Le Royaume-Uni pourrait décider d’élargir aux ressortissants de l’UE les règles actuellement en vigueur pour les ressortissants extracommunautaires, c’est-à-dire la nécessité de disposer d’un permis de travail (demande à introduire par l’employeur anglais) et d’un permis de séjour.

Pour les migrants

Le jour même de l’annonce du Brexit, Xavier Bertrand, le président des Hauts-de-France, s’est empressé de demander au gouvernement français une renégociation des « accords du Touquet ». Signés en 2003 entre la France et la Grande-Bretagne, ces accords ont confié les premiers contrôles d’immigration au pays du départ et entraîné de fait un glissement de la frontière britannique dans les ports français. Et ce, sans véritable réciprocité puisque les  migrants souhaitant gagner la France depuis le Royaume-Uni sont quasi inexistants.

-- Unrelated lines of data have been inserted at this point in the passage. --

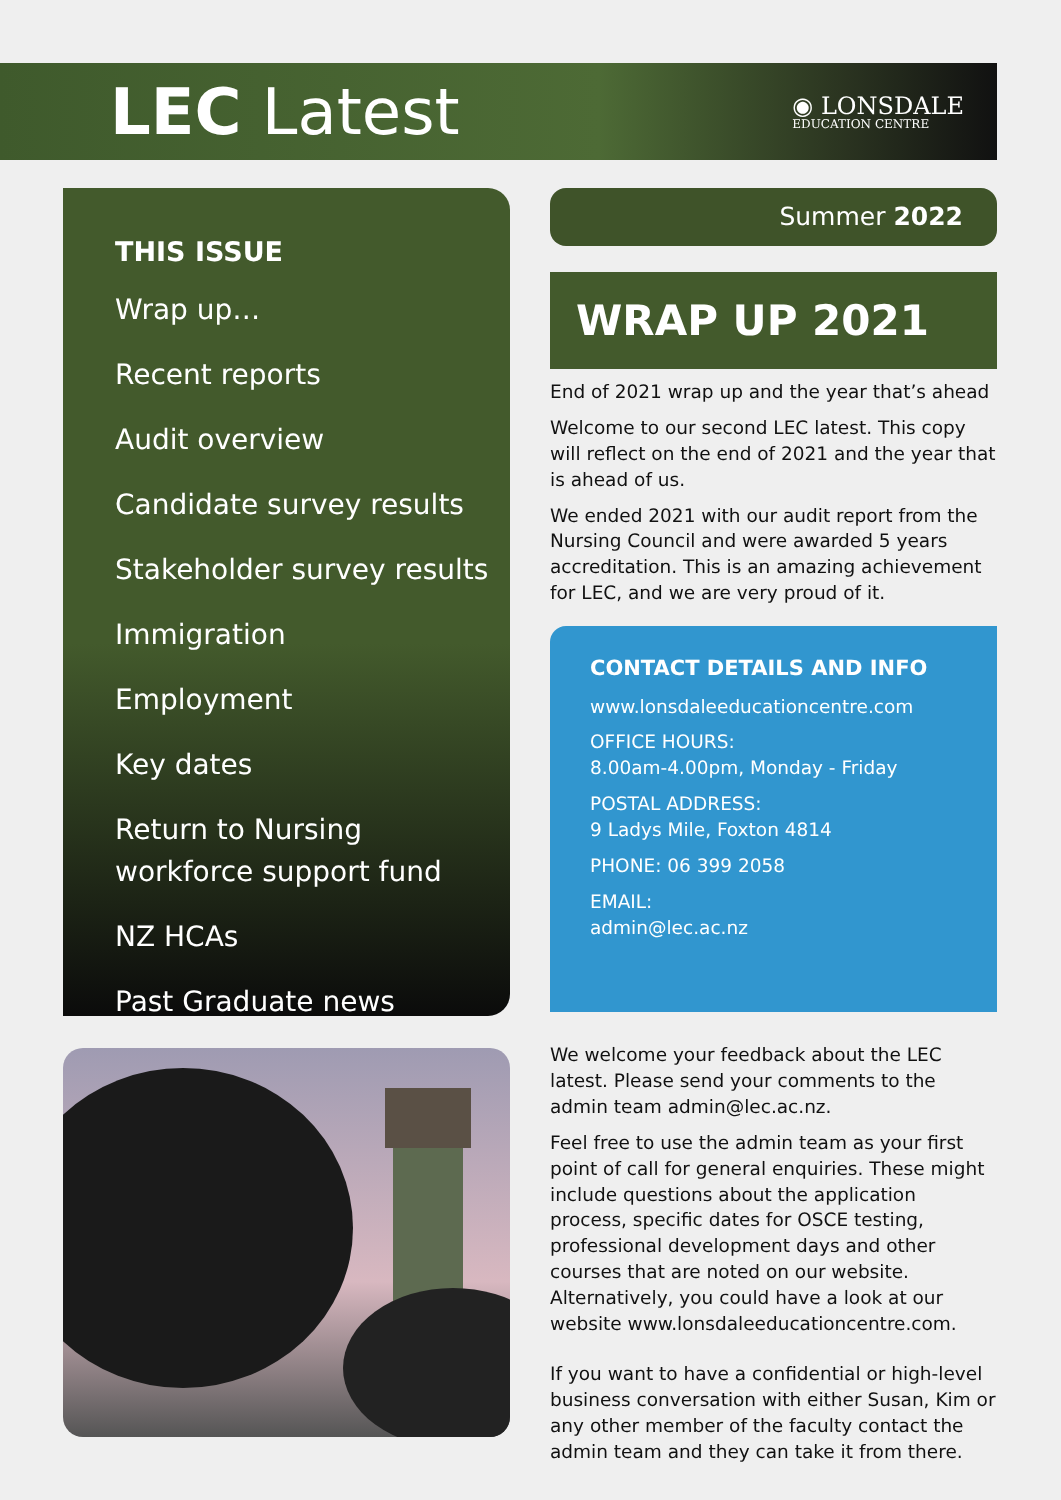LEC Latest
◉ LONSDALE
EDUCATION CENTRE
THIS ISSUE
Wrap up…
Recent reports
Audit overview
Candidate survey results
Stakeholder survey results
Immigration
Employment
Key dates
Return to Nursing
workforce support fund
NZ HCAs
Past Graduate news
Summer 2022
WRAP UP 2021
End of 2021 wrap up and the year that’s ahead
Welcome to our second LEC latest. This copy will reflect on the end of 2021 and the year that is ahead of us.
We ended 2021 with our audit report from the Nursing Council and were awarded 5 years accreditation. This is an amazing achievement for LEC, and we are very proud of it.
CONTACT DETAILS AND INFO
www.lonsdaleeducationcentre.com
OFFICE HOURS:
8.00am-4.00pm, Monday - Friday
POSTAL ADDRESS:
9 Ladys Mile, Foxton 4814
PHONE: 06 399 2058
EMAIL:
admin@lec.ac.nz
We welcome your feedback about the LEC latest. Please send your comments to the admin team admin@lec.ac.nz.
Feel free to use the admin team as your first point of call for general enquiries. These might include questions about the application process, specific dates for OSCE testing, professional development days and other courses that are noted on our website. Alternatively, you could have a look at our website www.lonsdaleeducationcentre.com.
If you want to have a confidential or high-level business conversation with either Susan, Kim or any other member of the faculty contact the admin team and they can take it from there.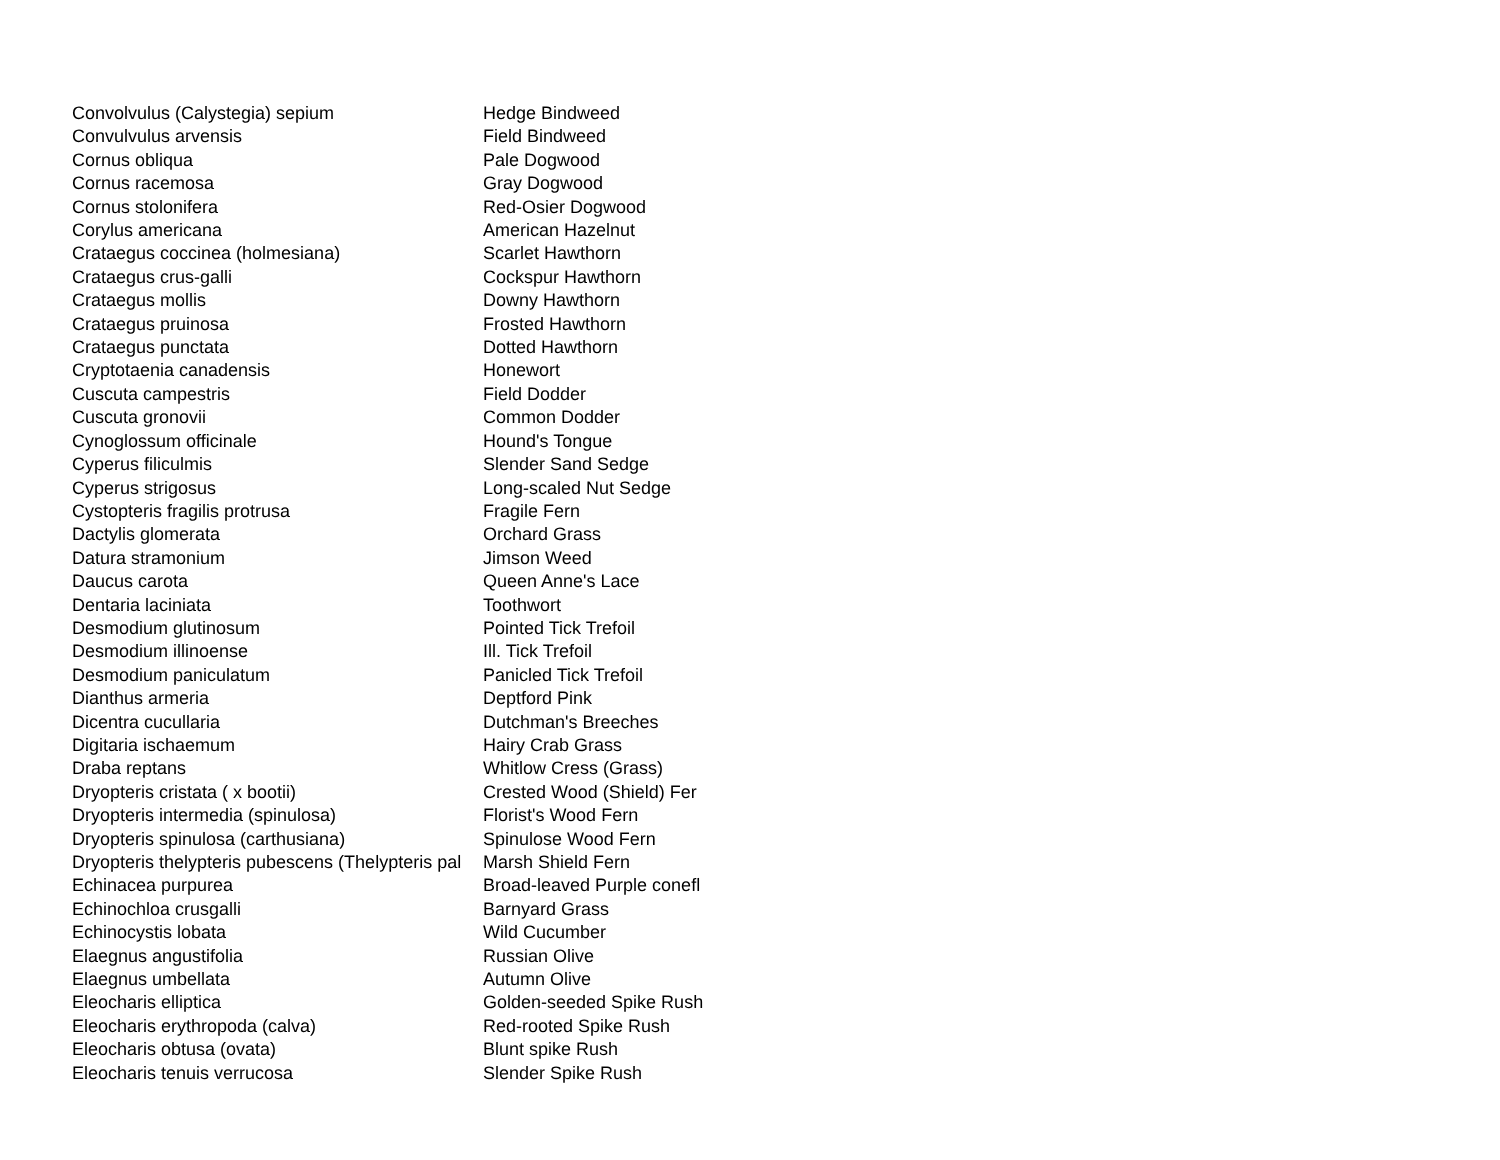| Convolvulus (Calystegia) sepium | Hedge Bindweed |
| Convulvulus arvensis | Field Bindweed |
| Cornus obliqua | Pale Dogwood |
| Cornus racemosa | Gray Dogwood |
| Cornus stolonifera | Red-Osier Dogwood |
| Corylus americana | American Hazelnut |
| Crataegus coccinea (holmesiana) | Scarlet Hawthorn |
| Crataegus crus-galli | Cockspur Hawthorn |
| Crataegus mollis | Downy Hawthorn |
| Crataegus pruinosa | Frosted Hawthorn |
| Crataegus punctata | Dotted Hawthorn |
| Cryptotaenia canadensis | Honewort |
| Cuscuta campestris | Field Dodder |
| Cuscuta gronovii | Common Dodder |
| Cynoglossum officinale | Hound's Tongue |
| Cyperus filiculmis | Slender Sand Sedge |
| Cyperus strigosus | Long-scaled Nut Sedge |
| Cystopteris fragilis protrusa | Fragile Fern |
| Dactylis glomerata | Orchard Grass |
| Datura stramonium | Jimson Weed |
| Daucus carota | Queen Anne's Lace |
| Dentaria laciniata | Toothwort |
| Desmodium glutinosum | Pointed Tick Trefoil |
| Desmodium illinoense | Ill. Tick Trefoil |
| Desmodium paniculatum | Panicled Tick Trefoil |
| Dianthus armeria | Deptford Pink |
| Dicentra cucullaria | Dutchman's Breeches |
| Digitaria ischaemum | Hairy Crab Grass |
| Draba reptans | Whitlow Cress (Grass) |
| Dryopteris cristata ( x bootii) | Crested Wood (Shield) Fer |
| Dryopteris intermedia (spinulosa) | Florist's Wood Fern |
| Dryopteris spinulosa (carthusiana) | Spinulose Wood Fern |
| Dryopteris thelypteris pubescens (Thelypteris pal | Marsh Shield Fern |
| Echinacea purpurea | Broad-leaved Purple conefl |
| Echinochloa crusgalli | Barnyard Grass |
| Echinocystis lobata | Wild Cucumber |
| Elaegnus angustifolia | Russian Olive |
| Elaegnus umbellata | Autumn Olive |
| Eleocharis elliptica | Golden-seeded Spike Rush |
| Eleocharis erythropoda (calva) | Red-rooted Spike Rush |
| Eleocharis obtusa (ovata) | Blunt spike Rush |
| Eleocharis tenuis verrucosa | Slender Spike Rush |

Lundi, le ministre de l’Economie Emmanuel Macron a affirmé que suite au Brexit, les Français seraient « plus exigeants » à l’égard de Londres sur la gestion des flux migratoires autour de Calais. Jusqu’à renégocier les accords du Touquet ? « C’est une question qui est posée à Bernard Cazeneuve [en tant que ministre de l’Intérieur] », a répondu Emmanuel Macron. Rappelons tout d’abord qu’il n’existe aucun lien direct entre le Brexit et les accords du Touquet. Le premier concerne l’UE alors que les seconds renvoient à un accord bilatéral, l’un des douze signés entre les deux pays en matière d’immigration depuis 1989. Ceci étant dit, rien n’empêche une renégociation des accords Touquet : ce texte prévoit bien une clause de sortie, avec un délai de deux ans.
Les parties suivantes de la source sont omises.